Além do serviço da dívida, há mais mecanismos –
também escondidos do conhecimento público - através dos quais o Brasil se
descapitaliza em dezenas de trilhões de reais, a cada ano, e transfere renda em
favor dos concentradores, principalmente os sediados no exterior, estrangeiros
e brasileiros.
As eleições são
movidas a dinheiro grosso e pela corruptíssima grande mídia, que abusa da
exposição sensacionalista da corrupção, inerente ao sistema, como arma a
serviço dos interesses da oligarquia transnacional.
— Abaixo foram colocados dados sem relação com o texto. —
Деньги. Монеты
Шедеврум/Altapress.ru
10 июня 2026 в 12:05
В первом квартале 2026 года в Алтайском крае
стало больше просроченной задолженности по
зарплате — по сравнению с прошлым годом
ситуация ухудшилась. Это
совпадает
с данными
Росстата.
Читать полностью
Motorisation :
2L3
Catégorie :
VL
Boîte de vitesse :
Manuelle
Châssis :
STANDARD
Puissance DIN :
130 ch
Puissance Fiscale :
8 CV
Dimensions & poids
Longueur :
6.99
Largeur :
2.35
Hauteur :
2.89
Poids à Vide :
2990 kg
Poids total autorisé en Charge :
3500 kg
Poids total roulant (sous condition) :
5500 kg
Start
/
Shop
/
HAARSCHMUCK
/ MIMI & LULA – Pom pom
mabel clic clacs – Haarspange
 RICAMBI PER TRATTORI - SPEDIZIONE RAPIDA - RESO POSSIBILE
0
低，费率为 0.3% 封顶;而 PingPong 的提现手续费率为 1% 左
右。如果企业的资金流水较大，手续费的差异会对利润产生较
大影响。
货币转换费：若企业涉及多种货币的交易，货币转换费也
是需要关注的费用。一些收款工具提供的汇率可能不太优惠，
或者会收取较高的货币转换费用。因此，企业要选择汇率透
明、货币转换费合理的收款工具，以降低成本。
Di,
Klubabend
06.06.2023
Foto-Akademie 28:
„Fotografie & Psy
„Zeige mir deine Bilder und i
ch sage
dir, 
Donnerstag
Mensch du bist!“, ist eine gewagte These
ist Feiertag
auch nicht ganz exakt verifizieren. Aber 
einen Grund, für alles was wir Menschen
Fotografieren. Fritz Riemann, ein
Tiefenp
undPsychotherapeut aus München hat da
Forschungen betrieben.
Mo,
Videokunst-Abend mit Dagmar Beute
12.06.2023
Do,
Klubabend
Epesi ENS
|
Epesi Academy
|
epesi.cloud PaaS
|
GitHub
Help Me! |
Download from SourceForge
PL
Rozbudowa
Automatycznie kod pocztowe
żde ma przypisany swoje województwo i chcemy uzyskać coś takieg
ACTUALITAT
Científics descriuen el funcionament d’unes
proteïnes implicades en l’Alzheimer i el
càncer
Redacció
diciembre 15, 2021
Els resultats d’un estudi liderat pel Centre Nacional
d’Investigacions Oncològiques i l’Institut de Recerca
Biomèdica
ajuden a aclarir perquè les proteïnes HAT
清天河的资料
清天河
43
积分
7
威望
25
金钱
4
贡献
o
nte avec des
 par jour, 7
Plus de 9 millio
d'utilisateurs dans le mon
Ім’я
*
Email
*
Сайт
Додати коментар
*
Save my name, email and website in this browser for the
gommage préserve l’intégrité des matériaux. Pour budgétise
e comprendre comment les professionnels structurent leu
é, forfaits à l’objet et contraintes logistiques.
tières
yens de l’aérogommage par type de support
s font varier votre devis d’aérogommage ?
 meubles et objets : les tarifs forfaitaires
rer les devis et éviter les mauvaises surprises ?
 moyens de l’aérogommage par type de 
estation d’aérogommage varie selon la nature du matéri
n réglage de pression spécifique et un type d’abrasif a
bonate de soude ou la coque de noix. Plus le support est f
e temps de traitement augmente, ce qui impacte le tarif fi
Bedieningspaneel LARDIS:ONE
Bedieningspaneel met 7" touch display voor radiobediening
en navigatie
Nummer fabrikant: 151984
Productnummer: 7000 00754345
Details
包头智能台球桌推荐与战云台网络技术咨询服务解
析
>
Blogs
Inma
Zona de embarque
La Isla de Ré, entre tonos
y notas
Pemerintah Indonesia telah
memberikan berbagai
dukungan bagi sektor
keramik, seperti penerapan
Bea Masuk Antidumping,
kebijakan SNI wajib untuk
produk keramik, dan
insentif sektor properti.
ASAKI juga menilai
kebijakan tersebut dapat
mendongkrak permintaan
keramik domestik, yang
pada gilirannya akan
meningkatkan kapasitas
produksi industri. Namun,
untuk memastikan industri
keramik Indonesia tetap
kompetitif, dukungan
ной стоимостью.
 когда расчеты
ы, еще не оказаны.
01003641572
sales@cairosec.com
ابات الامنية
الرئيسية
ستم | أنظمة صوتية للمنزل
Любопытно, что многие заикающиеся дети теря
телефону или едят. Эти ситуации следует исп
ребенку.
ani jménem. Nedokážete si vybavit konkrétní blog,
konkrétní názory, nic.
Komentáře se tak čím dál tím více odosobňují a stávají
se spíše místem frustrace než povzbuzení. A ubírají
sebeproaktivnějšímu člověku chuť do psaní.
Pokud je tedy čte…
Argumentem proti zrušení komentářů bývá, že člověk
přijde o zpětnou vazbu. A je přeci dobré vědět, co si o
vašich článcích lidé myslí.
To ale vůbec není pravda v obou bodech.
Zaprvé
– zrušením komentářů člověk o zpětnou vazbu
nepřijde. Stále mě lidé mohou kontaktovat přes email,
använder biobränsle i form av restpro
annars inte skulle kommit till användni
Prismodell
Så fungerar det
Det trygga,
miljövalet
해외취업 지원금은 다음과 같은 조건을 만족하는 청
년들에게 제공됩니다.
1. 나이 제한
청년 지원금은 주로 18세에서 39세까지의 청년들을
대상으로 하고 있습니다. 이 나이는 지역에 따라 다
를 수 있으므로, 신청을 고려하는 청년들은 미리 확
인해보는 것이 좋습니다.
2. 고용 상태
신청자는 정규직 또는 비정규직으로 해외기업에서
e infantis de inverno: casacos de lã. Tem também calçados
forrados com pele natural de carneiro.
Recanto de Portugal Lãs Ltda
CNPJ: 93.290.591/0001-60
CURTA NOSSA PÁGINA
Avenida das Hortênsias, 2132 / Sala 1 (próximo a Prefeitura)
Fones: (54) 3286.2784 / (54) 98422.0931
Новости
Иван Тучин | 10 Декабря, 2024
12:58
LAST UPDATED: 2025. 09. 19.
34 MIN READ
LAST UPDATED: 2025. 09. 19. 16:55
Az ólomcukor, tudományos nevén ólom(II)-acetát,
E as propostas só tem
chances de ser aprovadas no Congresso, à base do “é dando que se recebe”.
É imperioso
fortalecer a Petrobrás, o maior dos patrimônios do País, bem como os
conglomerados privados nacionais que desenvolvem valiosas tecnologias, como
fornecedoras da Petrobrás e prestadoras de bens e serviços em áreas de igual
significação estratégica.
Não fazê-lo implica
decretar a queda do Brasil à condição de subdesenvolvido irrecuperável,
intensificando a política que vem destruindo o País, ao eliminar seu capital
humano e moldar a infra-estrutura segundo o interesse dos cartéis
transnacionais estrangeiros.
O modelo subjacente
a essa política determinou nulo ou pífio crescimento do produto interno bruto
(PIB), nos últimos anos, e ele teria sido muito negativo, não fossem os
desempenhos da Petrobrás, da mineração e da agricultura.
Ora, isso reflete a
desindustrialização, subproduto da desnacionalização da economia, que se
manifesta brutalmente, fazendo o Brasil regredir, de modo devastador, à
infra-estrutura colonial e desintegrar economia nacional
O minério de ferro
é explorado, há decênios, em quantidades absurdas, mesmo considerando as
fabulosas reservas do País, de resto, desnacionalizadas, desde a privatização
da Vale do Rio Doce, em 1997.
A Vale, que tem 85%
da produção brasileira, planeja chegar a 450 milhões de toneladas/ano até 2018.
A exportação do Brasil atingiu 340 milhões de tons/ano em 2014.
O que fica no País são buracos e poluição,
inclusive no caso dos minerais estratégicos como o nióbio e o quartzo, cujos
produtos finais são importados por cerca de cem vezes o preço dos insumos
exportados, afora o descaminho desses minérios e dos preciosos.
Enquanto a produção
de bens de alto valor agregado retrocede, a primária cresce. Um dos maiores
escândalos é a soja a ocupar 50% das terras em uso. De sua produção (90 milhões
de toneladas), 80% são exportados sem processamento e 10% transformados em
produtos de baixo valor agregado, como o farelo.
Sobra para o Brasil
o empobrecimento dos solos, com emprego excessivo de fertilizantes químicos e
de agrotóxicos, gasto descomunal de água, além da poluição de solo e águas.
Em suma, a desnacionalização da economia - dominada por cartéis aqui
instalados e por suas matrizes no exterior - acarreta prejuízos anuais ao País
assim estimáveis:
1)diferença entre a taxa de juros efetiva da dívida
pública e a adequada: 0,13 [13%] x R$ 2,5 trilhões = R$ 320 bilhões;
2) diferença entre a taxa média dos juros, no
crédito às empresas e pessoas físicas, e a que deveria prevalecer: 0,2 [20%] x
R$ 2,6 trilhões = R$ 520 bilhões;
3) sobre preços nos bens e serviços produzidos para
o mercado interno = 80% do PIB = R$ 4,2 trilhões;
4) sobre faturamento das importações de produtos
finais e insumos para a indústria, e de serviços: 60% de US$ 229 bilhões (bens)
= US$ 137,4 x 2,8 = R$ 385 bilhões + R$ 115 bilhões (serviços) = R$ 500
bilhões;
5) subfaturamento das exportações: 50% de US$ 225,1
bilhões = US$ 112,5 bilhões x 2,8 = R$ 315 bilhões;
6) perdas na relação de troca (terms of trade),
devidas à primarização da economia: importar, por preços até cem vezes
superiores, bens acabados produzidos com matérias-primas exportadas a preço
vil.
Adriano Benayon é Doutor em Economia pela Universidade de Hamburgo.
Autor de “Globalização versus Desenvolvimento”, editora Escrituras.